As year passes by, the cash conversion cycle of the Zapatoes Inc. is facing a danger because every year it is
highly increasing. At year 2013 their Cash Conversion Cycle is 282.96 days, the next year 2014 their Cash
Conversion Cycle is 292.39 days and at year 2015 their Cash Conversion Cycle is 309.32. These days means the
amount of time required for the firm to received money from the customers after it has invested into purchasing
inventory. All of these means that they are having trouble in selling their inventory, collecting their receivables and
paying their bills because they take a lot of time in order for the company convert their inventory and other inputs
into cash. Therefore, the cash conversion cycle for the year 2013, 2014 and 2015 are unfavorable for Zapatoes Inc.
RECOMMENDATION
Zapatoes Inc, must be able to create strategies in order to improve the number of days it takes the
customers to pay what they owe, the number of days it takes the business to make its product or complete its service,
the number of days the product or service sits in inventory before it is sold, the length of time that the small business
has to pay its vendors, in order for Zapatoes Inc, to have a favorable impact towards the Cash conversion cycle.
ANSWER FOR QUESTION #3
A long-term business loan involves multi-year repayment terms following a detailed application process.

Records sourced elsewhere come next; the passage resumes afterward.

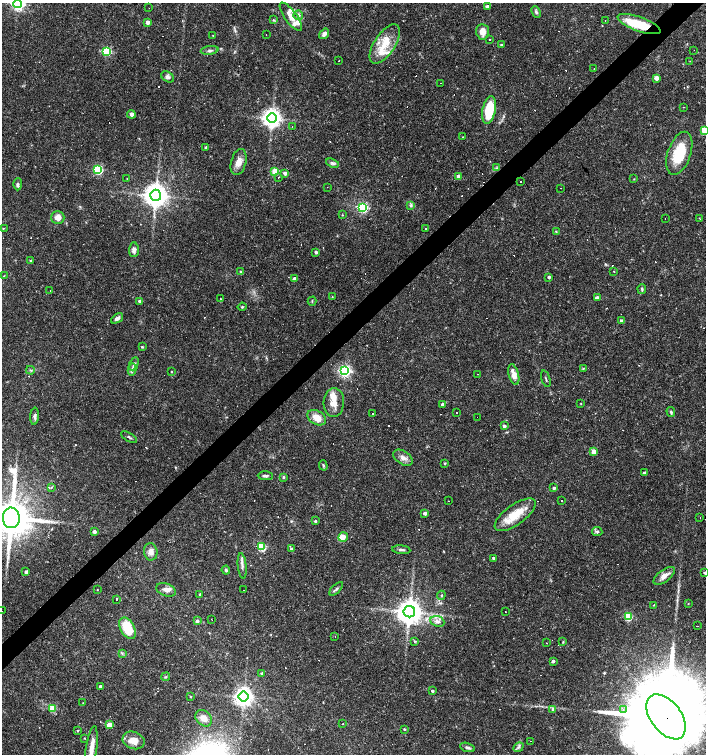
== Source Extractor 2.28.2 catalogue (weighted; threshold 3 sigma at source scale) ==
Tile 10 of 4 x 4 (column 2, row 3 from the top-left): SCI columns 1616-3022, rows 1503-3005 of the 5979 x 6011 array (HDU 1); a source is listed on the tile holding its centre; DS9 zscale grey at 2 x 2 block average (1 PNG px = mean of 2 x 2 image px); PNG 708 x 756 px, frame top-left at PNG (2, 3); each listed source drawn as its Kron ellipse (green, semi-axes under 4 px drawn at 4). Shown black and unused: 4% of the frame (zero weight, under 3 of 4 exposures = <1% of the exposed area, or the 3 px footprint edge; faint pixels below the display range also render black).
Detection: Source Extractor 2.28.2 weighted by HDU 2 'WHT'; one run over the whole footprint, this tile lists its part. Background 0.0165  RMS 0.0016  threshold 0.0072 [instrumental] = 3 sigma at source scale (4.5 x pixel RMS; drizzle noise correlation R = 1.50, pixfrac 1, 0.0396/0.0396 arcsec/px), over >= 5 px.
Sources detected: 270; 1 inside a brighter object's white glare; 84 cosmic-ray / hot-pixel residue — neither listed nor drawn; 12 inside a brighter listed object's ellipse — not listed separately; the other 173 listed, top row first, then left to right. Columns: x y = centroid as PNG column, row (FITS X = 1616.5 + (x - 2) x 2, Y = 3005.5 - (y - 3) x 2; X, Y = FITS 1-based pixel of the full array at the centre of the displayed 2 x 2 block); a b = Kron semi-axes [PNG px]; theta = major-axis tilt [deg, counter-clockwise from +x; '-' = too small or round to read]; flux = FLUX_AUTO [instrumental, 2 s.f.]
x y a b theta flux
18 4 4 4 - 82
487 6 3 3 - 1.4
149 8 2 2 - 0.32
536 12 6 4 -65 0.76
298 15 5 4 - 0.99
291 17 17 6 -53 3.5
273 20 4 2 - 0.35
605 21 2 2 - 0.59
148 22 3 3 - 3.1
639 24 22 7 -19 14
483 32 8 6 -85 3.4
324 34 6 4 55 1.6
213 35 2 2 - 0.16
266 35 2 2 - 0.31
490 40 2 2 - 0.81
385 44 22 10 57 8.5
501 45 3 2 - 0.41
210 50 9 3 7 0.88
694 50 2 2 - 0.86
107 51 3 3 - 26
339 61 2 2 - 1.2
690 61 2 2 - 0.16
594 69 2 2 - 0.41
167 77 7 5 -31 1.1
656 78 3 3 - 3.7
441 83 2 2 - 0.15
683 107 2 2 - 0.15
489 110 14 6 79 14
131 114 4 4 - 1.2
272 118 5 5 - 230
292 126 2 2 - 0.76
705 130 3 3 - 15
463 137 2 2 - 0.16
206 148 3 2 - 0.91
679 153 22 11 71 14
239 162 13 7 75 3.2
332 163 6 4 -20 0.84
497 168 3 3 - 0.35
98 169 4 3 - 31
275 171 3 3 - 12
285 173 3 3 - 1.7
459 176 3 3 - 3.8
279 177 2 2 - 0.68
127 179 2 2 - 0.15
634 179 3 2 - 0.16
520 181 2 2 - 0.53
18 184 6 3 88 0.84
327 187 2 2 - 1.2
560 188 2 2 - 0.35
156 195 5 5 - 420
411 206 4 3 - 0.59
362 207 4 3 - 41
342 215 3 2 - 0.24
58 217 6 6 - 2.7
665 219 2 2 - 0.53
700 219 4 2 - 0.21
3 228 2 2 - 0.24
426 229 2 2 - 0.92
556 232 4 2 - 0.25
134 250 7 5 86 1.7
316 252 3 3 - 1
31 261 4 3 - 0.36
614 271 2 2 - 0.15
241 272 3 3 - 0.71
4 276 2 2 - 0.16
549 277 3 2 - 0.78
294 278 3 2 - 1.1
642 289 5 3 - 0.61
50 290 2 2 - 0.33
332 297 3 2 - 0.21
597 298 3 2 - 2.5
220 299 2 2 - 0.29
140 301 2 2 - 1.2
312 301 4 2 - 0.26
242 307 4 2 - 0.33
117 318 7 4 37 1.3
621 321 2 2 - 1.3
142 347 3 3 - 0.36
134 364 7 3 63 0.89
132 369 6 3 78 0.96
583 369 3 3 - 0.32
30 370 4 2 - 0.46
345 371 4 4 - 68
171 372 2 2 - 0.28
478 374 2 2 - 0.28
514 375 11 5 -74 3.1
546 379 9 2 -72 0.39
334 403 14 10 86 4.5
581 403 2 2 - 0.2
442 404 3 2 - 1.4
671 412 5 3 - 0.65
372 413 2 2 - 0.34
456 413 2 2 - 0.86
34 416 8 4 87 1.1
477 417 2 2 - 0.27
317 418 10 6 -30 4.3
504 426 3 3 - 1
129 437 9 2 -31 0.64
594 451 3 3 - 5.6
403 458 11 6 -33 2
445 463 3 2 - 0.41
323 465 5 3 - 0.46
644 473 3 2 - 1.1
265 476 7 3 -1 0.97
283 477 4 3 - 0.44
51 487 3 2 - 0.31
554 488 3 2 - 0.76
562 500 2 2 - 1.3
448 501 2 2 - 0.44
425 513 3 3 - 1.4
515 515 24 10 36 9.1
700 517 2 2 - 0.3
11 518 10 8 -86 1600
315 521 3 2 - 0.67
94 532 3 3 - 1.5
597 532 5 4 - 0.79
343 537 5 4 - 2.3
262 547 3 3 - 20
292 549 3 2 - 1.3
401 550 9 3 -5 0.89
151 552 9 6 -82 2.5
494 558 3 2 - 0.88
242 566 13 3 -83 1.5
226 570 4 3 - 0.61
26 572 2 2 - 1.2
705 573 2 2 - 0.65
664 576 12 6 37 2.5
336 589 8 3 45 0.68
97 590 2 2 - 0.17
166 590 10 6 -21 1.9
244 590 2 2 - 1.3
200 594 3 2 - 0.46
441 595 5 2 - 0.28
117 599 2 2 - 0.65
688 603 2 2 - 0.19
654 605 2 2 - 0.27
2 611 2 2 - 0.34
409 612 5 5 - 480
505 612 2 2 - 0.21
628 616 3 3 - 17
212 620 2 2 - 0.18
197 621 3 3 - 1.2
437 621 7 5 -22 1.5
697 626 2 2 - 0.66
128 628 11 7 -61 11
335 636 2 2 - 0.27
415 641 3 3 - 0.33
563 642 4 3 - 0.33
546 643 2 2 - 0.32
122 653 4 2 - 0.37
553 661 2 2 - 1.2
262 673 2 2 - 1.1
165 677 4 3 - 0.45
101 686 3 3 - 1.2
432 691 2 2 - 0.8
244 696 5 5 - 210
190 697 2 2 - 0.3
83 703 3 2 - 0.18
53 708 3 3 - 13
553 709 4 3 - 1.1
623 709 3 2 - 0.57
666 717 26 15 -53 13000
204 718 9 7 -45 2.1
343 724 2 2 - 0.37
109 725 3 3 - 6.3
404 729 3 2 - 0.39
78 730 3 2 - 0.31
84 738 2 2 - 0.27
134 740 11 8 -19 4.4
530 741 2 2 - 0.4
467 747 8 3 -18 0.84
518 747 5 3 - 0.67
91 751 25 5 82 4.9
Overlapping masked pixels (flux is a lower limit): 3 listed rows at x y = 639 24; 11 518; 666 717
Isophote crosses this tile's border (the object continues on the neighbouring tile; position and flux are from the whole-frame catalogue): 7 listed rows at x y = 18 4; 705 130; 11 518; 705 573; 2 611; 666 717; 91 751
Diffuse or blended objects may show on this block-average render without a row.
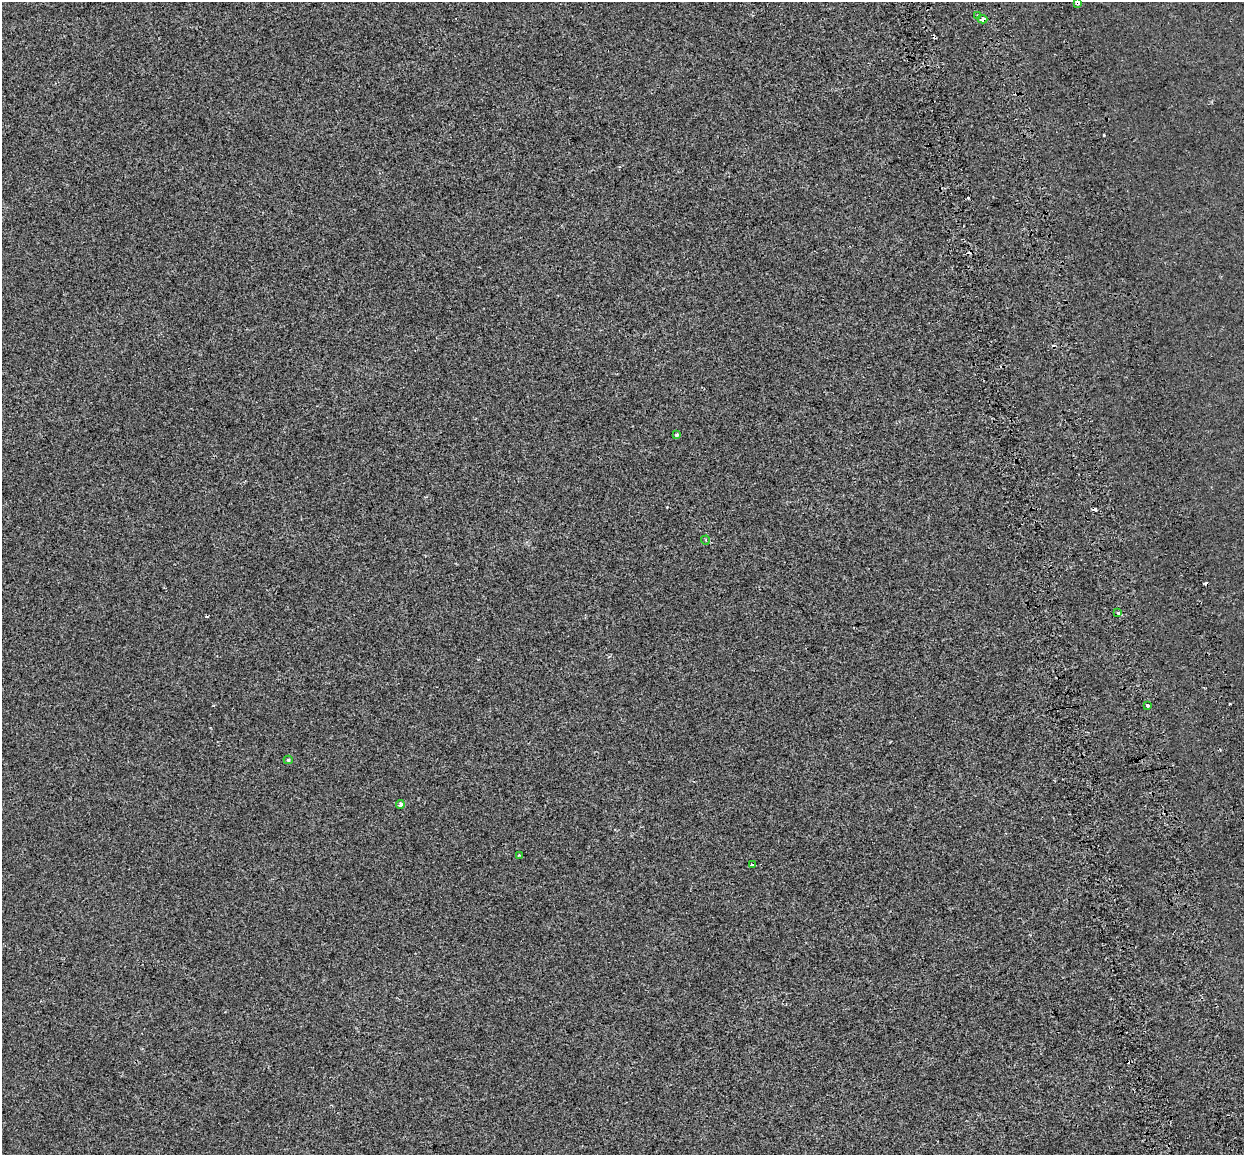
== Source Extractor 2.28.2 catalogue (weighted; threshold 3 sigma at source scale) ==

Short-term loans for businesses provide quick access to capital, sometimes in as little as 24 hours. Whether its
working capital or some other type of small business loan, the amount of money you need to borrow is probably
your top priority when looking at loans. After all, if you don’t borrow enough, you’ll end up needing another loan.
Borrow too much, and you may not be able to pay it back on time, regardless of it’s a long-term loan vs. short-term
loan. However, the length of your loan term should be one of the biggest factors you consider when shopping for a
business loan.
Choosing between short-term loans and long-term loans can affect everything from how much money you
can borrow to how much interest you’ll pay. Each source of financing has different criteria and implication on the
business. It is imperative first to take a look at the benefits as well as the costs to help the business decide which
source of funding is suitable for it. Below are the factors to consider when choosing a source of finance.
• The risk
This is a great first point because it is one of the most important factors that a business should
consider whenever they choose a source of funding. Try and imagine what would happen if the business is
unable to pay back this money. If you take a loan from a bank, look at the implications that they have
should you become incapable of paying the loan or if the business fails.
• The costs
The cost of finance is a huge factor to consider when determining the source of finance. This is
because a business wants to minimize the costs as they maximize on wealth. If shareholders see the
borrowing as something that is steering the company towards bankruptcy, then they may want something
more to compensate the risk. Understand also that there are so many costs involved in borrowing such as
the fee for the broker or interest rates. Consider all this before arriving at a decision.
• Amount needed
An important factor to consider is the amount required by the business. Some sources are not good
for a large amount of money. Some sources also are not suitable if the amount of money you are raising is
small.
• The purpose
What kind of project is this money going into? This is one of the most important things to
consider. A capital expenditure will require a long-term source of finding. Revenue expenditure, on the
other hand, will require short-term sources. An example of a capital expenditure is building a factory. The
fees given to people on the supply chain are considered as revenue expenditure.